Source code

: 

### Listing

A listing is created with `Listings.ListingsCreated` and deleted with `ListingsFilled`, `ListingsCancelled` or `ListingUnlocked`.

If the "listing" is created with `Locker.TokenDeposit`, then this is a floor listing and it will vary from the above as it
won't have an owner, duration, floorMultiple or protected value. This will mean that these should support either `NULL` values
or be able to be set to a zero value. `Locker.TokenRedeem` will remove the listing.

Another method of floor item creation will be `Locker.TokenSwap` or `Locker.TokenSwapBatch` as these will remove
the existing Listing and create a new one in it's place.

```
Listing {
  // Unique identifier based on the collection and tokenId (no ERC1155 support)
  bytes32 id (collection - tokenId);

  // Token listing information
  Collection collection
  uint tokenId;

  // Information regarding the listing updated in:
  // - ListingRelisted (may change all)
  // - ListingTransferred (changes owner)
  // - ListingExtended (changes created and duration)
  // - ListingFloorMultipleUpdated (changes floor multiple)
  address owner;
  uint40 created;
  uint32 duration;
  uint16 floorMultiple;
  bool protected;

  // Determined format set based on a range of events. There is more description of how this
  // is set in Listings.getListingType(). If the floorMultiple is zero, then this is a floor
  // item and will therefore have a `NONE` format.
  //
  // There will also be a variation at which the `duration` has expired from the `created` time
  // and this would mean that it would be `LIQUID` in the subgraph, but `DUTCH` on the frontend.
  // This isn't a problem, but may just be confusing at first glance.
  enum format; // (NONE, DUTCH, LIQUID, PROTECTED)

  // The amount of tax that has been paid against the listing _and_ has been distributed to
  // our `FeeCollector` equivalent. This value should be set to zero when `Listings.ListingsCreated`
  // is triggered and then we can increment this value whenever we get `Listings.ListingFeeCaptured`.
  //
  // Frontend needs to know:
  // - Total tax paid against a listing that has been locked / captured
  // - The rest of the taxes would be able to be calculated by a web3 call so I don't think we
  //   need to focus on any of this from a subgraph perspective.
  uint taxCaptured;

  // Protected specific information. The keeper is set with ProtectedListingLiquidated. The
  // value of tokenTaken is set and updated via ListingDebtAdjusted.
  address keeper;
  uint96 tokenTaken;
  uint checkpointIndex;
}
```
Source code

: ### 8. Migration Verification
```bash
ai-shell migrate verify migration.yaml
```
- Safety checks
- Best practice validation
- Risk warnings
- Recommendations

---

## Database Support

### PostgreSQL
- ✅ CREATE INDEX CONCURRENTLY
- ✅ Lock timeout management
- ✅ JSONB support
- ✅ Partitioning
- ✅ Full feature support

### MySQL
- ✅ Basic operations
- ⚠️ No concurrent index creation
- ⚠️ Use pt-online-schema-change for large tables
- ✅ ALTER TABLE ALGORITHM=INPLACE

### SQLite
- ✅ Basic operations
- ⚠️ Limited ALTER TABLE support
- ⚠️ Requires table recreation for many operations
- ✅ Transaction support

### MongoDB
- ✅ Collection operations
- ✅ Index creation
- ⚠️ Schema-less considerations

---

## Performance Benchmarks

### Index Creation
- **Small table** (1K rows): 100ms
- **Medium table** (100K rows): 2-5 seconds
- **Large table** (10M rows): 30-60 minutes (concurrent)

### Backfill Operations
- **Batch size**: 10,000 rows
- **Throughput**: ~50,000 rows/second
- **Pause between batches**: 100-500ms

Exercise = Take from the material above the lines running from the one with "- Risk warnings" through the one with "### MongoDB", and repeat them exactly, with nothing else.

Response below =
- Risk warnings
- Recommendations

---

## Database Support

### PostgreSQL
- ✅ CREATE INDEX CONCURRENTLY
- ✅ Lock timeout management
- ✅ JSONB support
- ✅ Partitioning
- ✅ Full feature support

### MySQL
- ✅ Basic operations
- ⚠️ No concurrent index creation
- ⚠️ Use pt-online-schema-change for large tables
- ✅ ALTER TABLE ALGORITHM=INPLACE

### SQLite
- ✅ Basic operations
- ⚠️ Limited ALTER TABLE support
- ⚠️ Requires table recreation for many operations
- ✅ Transaction support

### MongoDB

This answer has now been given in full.